Perhaps, but evolution argues differently. According to the theory of common descent, the reason both humans and chimps have five digits is because they both are descended from a single species which had five digits - likely an extinct species of primate about 5-7 million years ago.
I sometimes think that a scientific theory is a scientist' attempt at offering a natural explanation for every observation.
Depends on which scientists you talk to. Depending on how you define 'supernatural', there are two common approaches:
First, you can do what I do - reject the distinction between 'natural' and 'supernatural' as meaningless. There are simply phenomena. If 'Goddidit' is the truth, then that is the truth. I would go so far as to say it's a naturalistic explanation, since anything that can potentially influence us is a part of nature. If gods, ghosts, and goblins exist, then they are natural and physical.

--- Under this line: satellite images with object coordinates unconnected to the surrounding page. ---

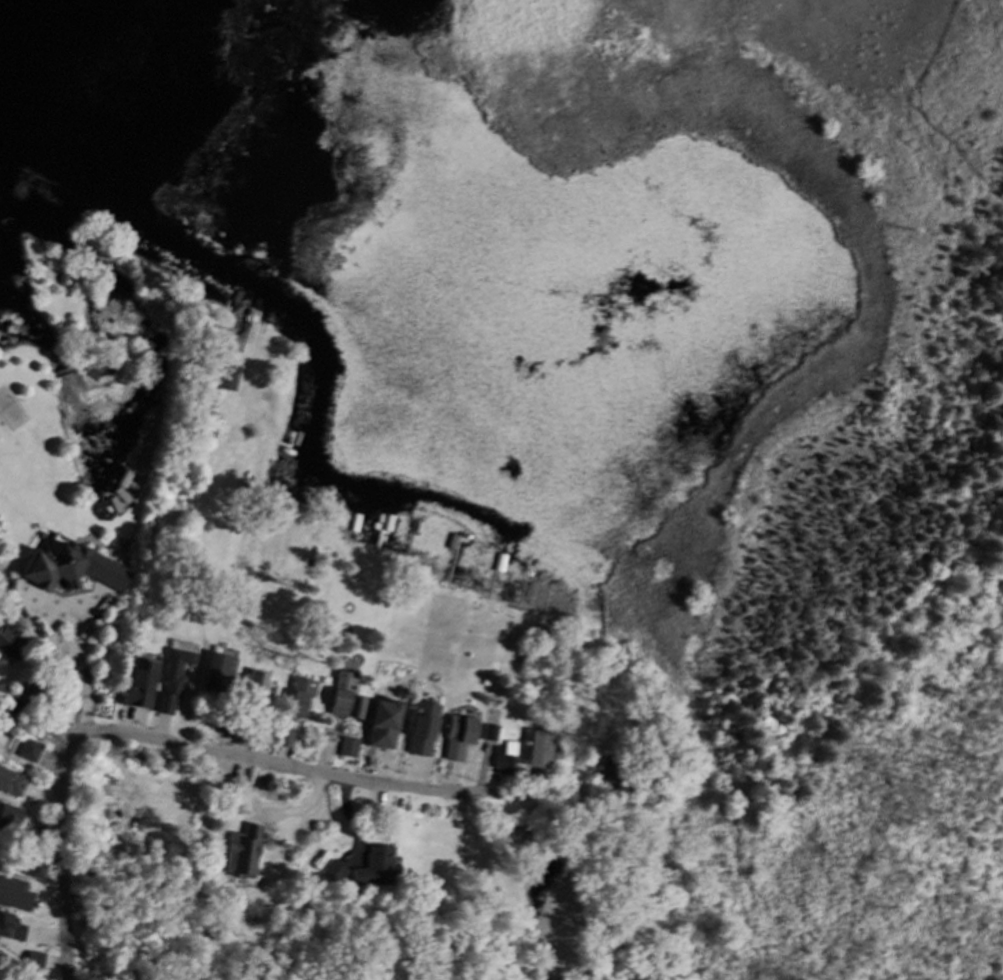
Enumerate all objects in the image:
building: (74, 569)
building: (221, 673)
road: (75, 677)
building: (174, 680)
building: (142, 688)
building: (259, 689)
building: (1, 690)
building: (301, 699)
building: (342, 704)
building: (426, 728)
building: (461, 737)
building: (243, 739)
building: (285, 744)
building: (542, 751)
road: (250, 758)
building: (506, 759)
building: (12, 782)
building: (244, 853)
building: (377, 869)
building: (338, 871)
building: (12, 929)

Second, you can reject supernatural explanations as being fundamentally implausible - there is nothing we know of that requires a supernatural explanation. Scientists prefer natural explanations because
all known explanations are natural. Thunder? Babies? Card tricks? All explainable by wholly natural phenomena. In this view, supernatural explanations are valid, but just hopelessly implausible. God
could be up there in the clouds throwing thunderbolts at church steeples, but the evidence points to a wholly natural (i.e., static electricity) rather than supernatural (i.e., God) explanation.
So, scientists are preferentially naturalistic because that's just what works. Show us the supernatural, and we'll accommodate it. Ghosts may indeed exist, and there's nothing inherent about science that forbids it from investigating them. Depending on how you look at it, this either means the supernatural is not exempt from scientific scrutiny, or that ghosts aren't actually supernatural.